• **Exercise details**
Copy out the passage below about Israeli rule over the Palestinians in full, word for word.
(Passage shown begins)
“What I am trying to say to you, my friends, comrades, brothers and sisters, is that what we are facing with Israel is a two-headed monster: it is both an imperialist monster, a colonialist monster; but it is also an exterminist state.” — Eqbal Ahmad, speaking on the occasion of Israel’s 1982 invasion of Lebanon.
Things in Palestine have developed far beyond the point where any given “flare-up” in the constant violence that defines Israeli rule can be addressed in isolation. The significance of the ongoing Israeli assault on Gaza has absolutely nothing to do with the tired, dull hasbara talking points being peddled by Israeli diplomats – less still with their enterprising “twitter offensive.” But nor is it simply reflected in the destructive impact of this wave of Israeli state killings. As Eqbal Ahmad put it in a 1982 speech that today rings very true, “What matters is the goal, the actuality, of what the Israelis want.”
Israel, of course, has no monopoly on the politics of violent domination. But if, as the late Eric Hobsbawm wrote, “most historic empires have ruled indirectly, through native elites often operating native institutions,” in its rule over the Palestinians Israel does not easily fit into this imperial mainstream. As a result, the threat posed by Israeli politics involves dangers much more severe than external dominance and the suppression of genuine independence.
(Passage shown ends)
(Provided data begins)
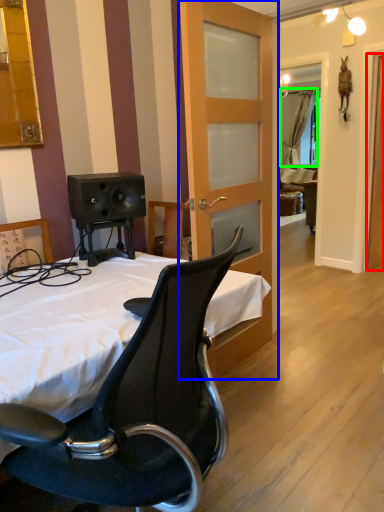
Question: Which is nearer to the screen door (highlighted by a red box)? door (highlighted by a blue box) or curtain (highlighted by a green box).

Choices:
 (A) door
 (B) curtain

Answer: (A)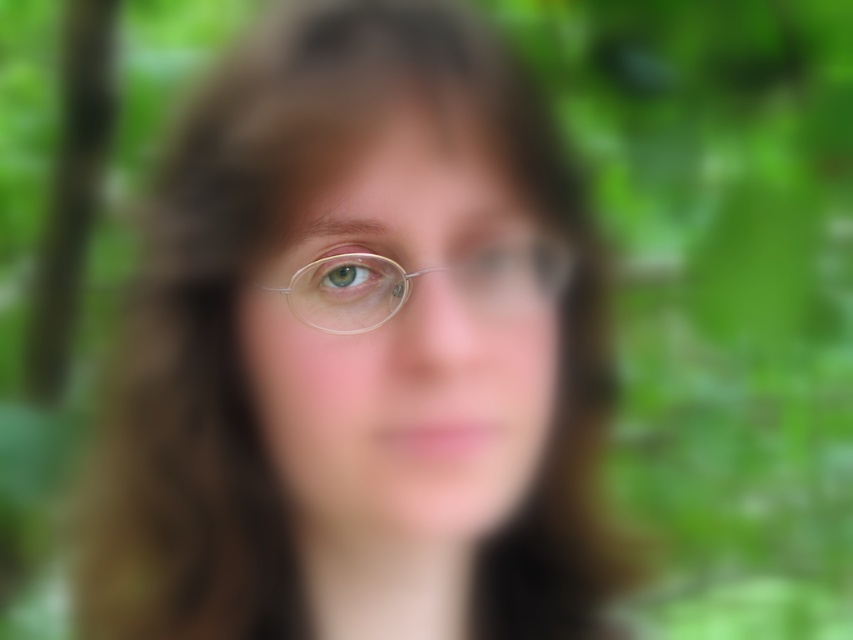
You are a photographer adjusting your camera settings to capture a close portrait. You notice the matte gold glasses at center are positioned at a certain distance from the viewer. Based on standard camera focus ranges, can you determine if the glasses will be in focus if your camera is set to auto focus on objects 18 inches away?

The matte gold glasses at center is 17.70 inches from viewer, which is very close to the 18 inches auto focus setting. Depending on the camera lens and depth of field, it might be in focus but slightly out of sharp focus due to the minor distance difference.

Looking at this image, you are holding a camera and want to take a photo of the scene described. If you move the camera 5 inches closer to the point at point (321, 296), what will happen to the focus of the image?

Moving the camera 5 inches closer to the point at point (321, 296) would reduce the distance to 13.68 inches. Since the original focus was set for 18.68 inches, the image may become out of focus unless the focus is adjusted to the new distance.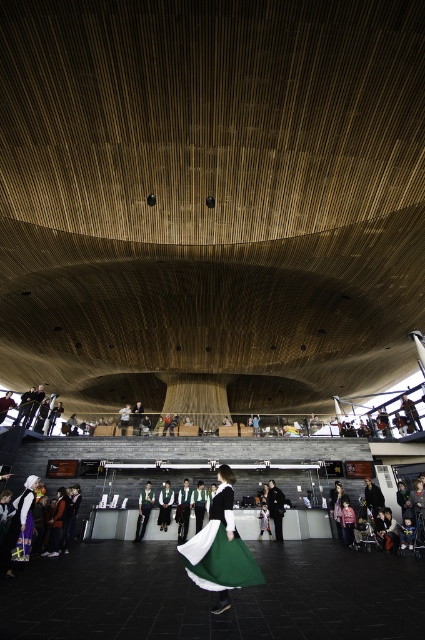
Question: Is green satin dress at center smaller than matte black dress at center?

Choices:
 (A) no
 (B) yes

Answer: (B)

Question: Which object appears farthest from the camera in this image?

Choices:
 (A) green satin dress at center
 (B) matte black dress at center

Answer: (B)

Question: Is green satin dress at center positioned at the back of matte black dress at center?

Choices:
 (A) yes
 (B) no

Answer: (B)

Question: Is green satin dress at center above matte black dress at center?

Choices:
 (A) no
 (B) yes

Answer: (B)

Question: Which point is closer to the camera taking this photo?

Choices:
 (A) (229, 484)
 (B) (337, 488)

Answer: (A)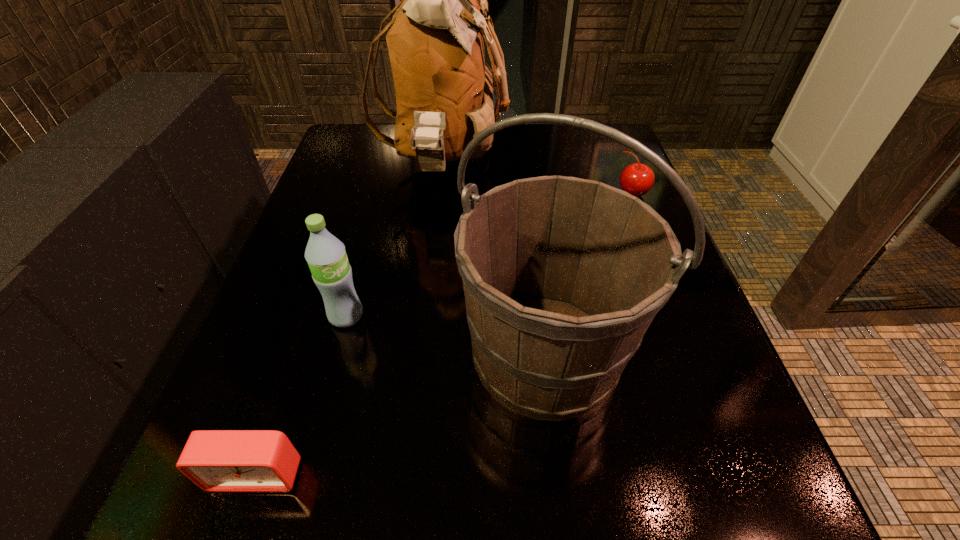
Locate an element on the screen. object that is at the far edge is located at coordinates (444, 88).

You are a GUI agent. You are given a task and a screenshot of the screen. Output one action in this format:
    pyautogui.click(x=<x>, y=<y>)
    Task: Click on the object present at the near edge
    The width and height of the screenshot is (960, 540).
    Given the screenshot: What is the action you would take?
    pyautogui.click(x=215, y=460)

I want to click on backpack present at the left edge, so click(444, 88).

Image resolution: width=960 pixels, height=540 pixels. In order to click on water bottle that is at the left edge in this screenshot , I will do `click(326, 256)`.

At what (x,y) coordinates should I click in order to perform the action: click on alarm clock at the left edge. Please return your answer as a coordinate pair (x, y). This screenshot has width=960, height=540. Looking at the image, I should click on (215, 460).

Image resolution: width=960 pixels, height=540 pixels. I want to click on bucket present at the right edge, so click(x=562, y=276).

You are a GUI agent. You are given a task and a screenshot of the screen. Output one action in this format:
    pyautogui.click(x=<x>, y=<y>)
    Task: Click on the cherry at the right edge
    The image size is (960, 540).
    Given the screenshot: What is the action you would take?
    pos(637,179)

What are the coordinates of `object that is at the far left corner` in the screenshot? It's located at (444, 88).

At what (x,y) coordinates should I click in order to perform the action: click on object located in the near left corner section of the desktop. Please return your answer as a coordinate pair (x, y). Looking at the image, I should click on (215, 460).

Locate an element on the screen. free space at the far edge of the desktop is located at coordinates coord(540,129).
(Provided data ends)
(Provided data begins)
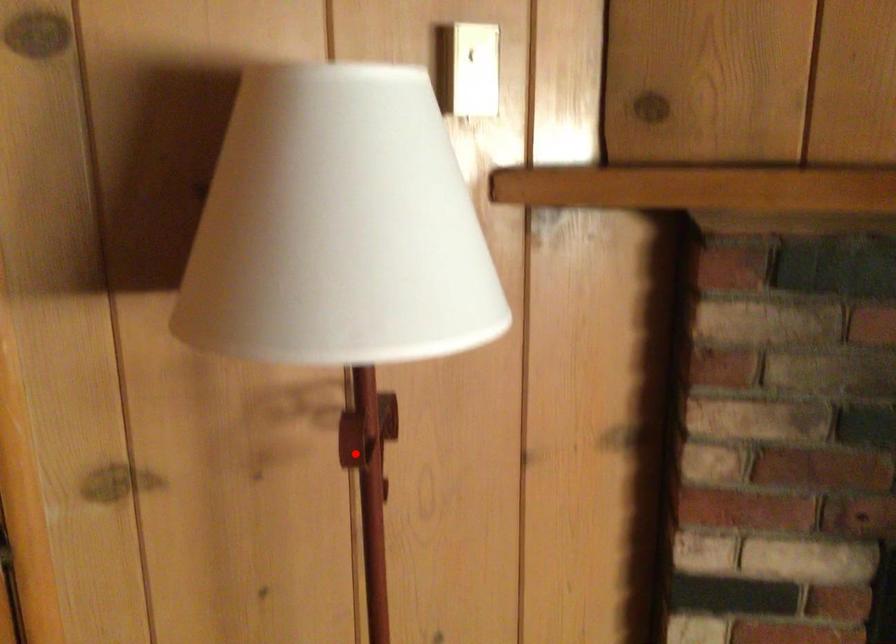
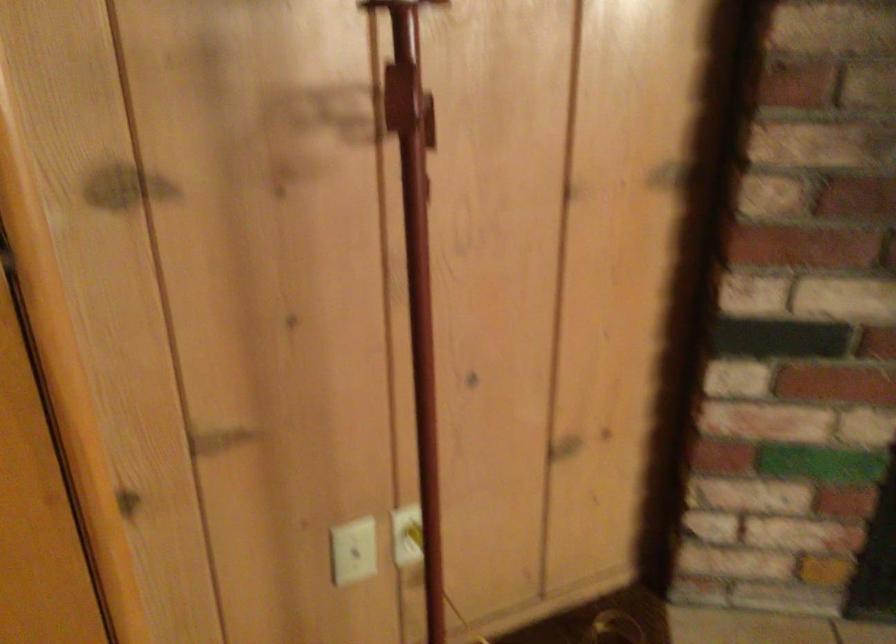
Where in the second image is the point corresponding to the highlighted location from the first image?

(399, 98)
(Provided data ends)
• **Result of this exercise**
“What I am trying to say to you, my friends, comrades, brothers and sisters, is that what we are facing with Israel is a two-headed monster: it is both an imperialist monster, a colonialist monster; but it is also an exterminist state.” — Eqbal Ahmad, speaking on the occasion of Israel’s 1982 invasion of Lebanon.
Things in Palestine have developed far beyond the point where any given “flare-up” in the constant violence that defines Israeli rule can be addressed in isolation. The significance of the ongoing Israeli assault on Gaza has absolutely nothing to do with the tired, dull hasbara talking points being peddled by Israeli diplomats – less still with their enterprising “twitter offensive.” But nor is it simply reflected in the destructive impact of this wave of Israeli state killings. As Eqbal Ahmad put it in a 1982 speech that today rings very true, “What matters is the goal, the actuality, of what the Israelis want.”
Israel, of course, has no monopoly on the politics of violent domination. But if, as the late Eric Hobsbawm wrote, “most historic empires have ruled indirectly, through native elites often operating native institutions,” in its rule over the Palestinians Israel does not easily fit into this imperial mainstream. As a result, the threat posed by Israeli politics involves dangers much more severe than external dominance and the suppression of genuine independence.